What a sense of accomplishment! I finally finished reading “Great Expectations” by Charles Dickens (just in time to lead a book discussion on it, I might add). I have to admit that when I first started reading this long novel I had second thoughts about what I’d gotten myself (and our book group) into. When I first met Pip he was in a foggy graveyard being accosted by a convict. The convict’s dialect was hard to follow. It seemed very much like an old English novel … with the pages ahead of me stretching bleak as the marshes Pip described.
I had picked the book because it seemed like it was about time to read a classic. Most of the books for the group are more contemporary. Our last pick was “The Art of Racing in the Rain” by Garth Stein.
This being the 200th anniversary year of Dickens’ birth, this author seemed like a good choice for a classic novel. Charles Dickens was something of the James Patterson of his day, but his work has endured.
After a brief polling of fellow readers, most suggested reading David Copperfield …. but it’s such a huge book. “Great Expectations” seemed more manageable in terms of the time commitment.
That opening scene in the graveyard was off-putting to me as a reader, but I pressed on. Then something wonderful happened. Almost immediately, I was drawn into the book by the character of Pip … and also by the wry sense of humor throughout. This was a funny book. And did I mention the descriptions of everything from Pip’s house to the characters? They were just amazing.
One of our book group members shared an interview with John Irving that appeared recently in the New York Times in which he said reading “Great Expectations” was one of his most memorable experiences because Dickens’ descriptions had transported him right into the pages. How very true.

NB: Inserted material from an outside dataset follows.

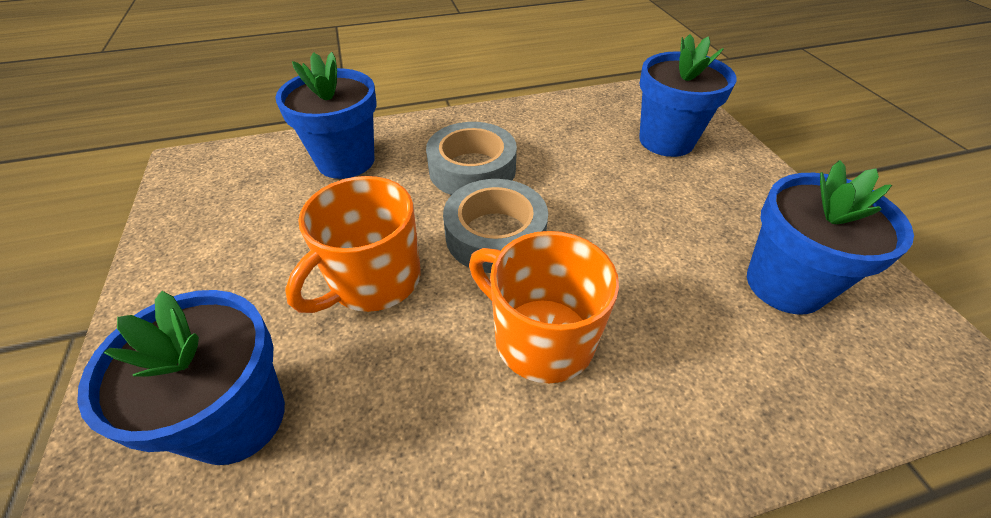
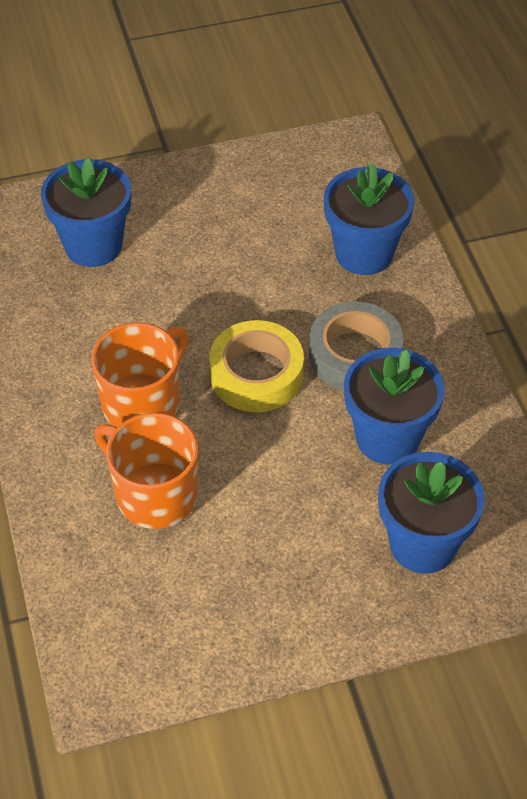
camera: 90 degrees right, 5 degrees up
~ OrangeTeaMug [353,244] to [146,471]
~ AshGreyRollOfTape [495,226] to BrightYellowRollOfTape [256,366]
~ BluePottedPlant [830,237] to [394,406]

The book also has such a contemporary feel that it’s hard to believe it was published in 1861. Americans were in the throes of the Civil War with a president who had grown up in a log cabin, and here’s Dickens describing the refined life of an English gentleman in London. How vastly different those two cultures were at that time. Again and again, it’s clear what an old society he was writing about, with its class system and debtor’s prison.
Finally, I might just mention how much I loved the names in Dickens. Pip. Mrs. Joe. Pumblechook. Orlick. Mr. Jaggers. Wemmick. And of course, Miss Haversham. The author has created these utterly memorable characters we can enjoy 150 years later.
If we get another dog or cat, let’s just say he’s going to be named Wemmick or Pumblechook (Pumble for short).
I don’t know that I’m going to charge off and read another Charles Dickens novel just yet like a literary Don Quixote, albeit armed with a Kindle. I plan on savoring the echo of this novel for a while … while I polish off a nice, light M.C. Beaton mystery.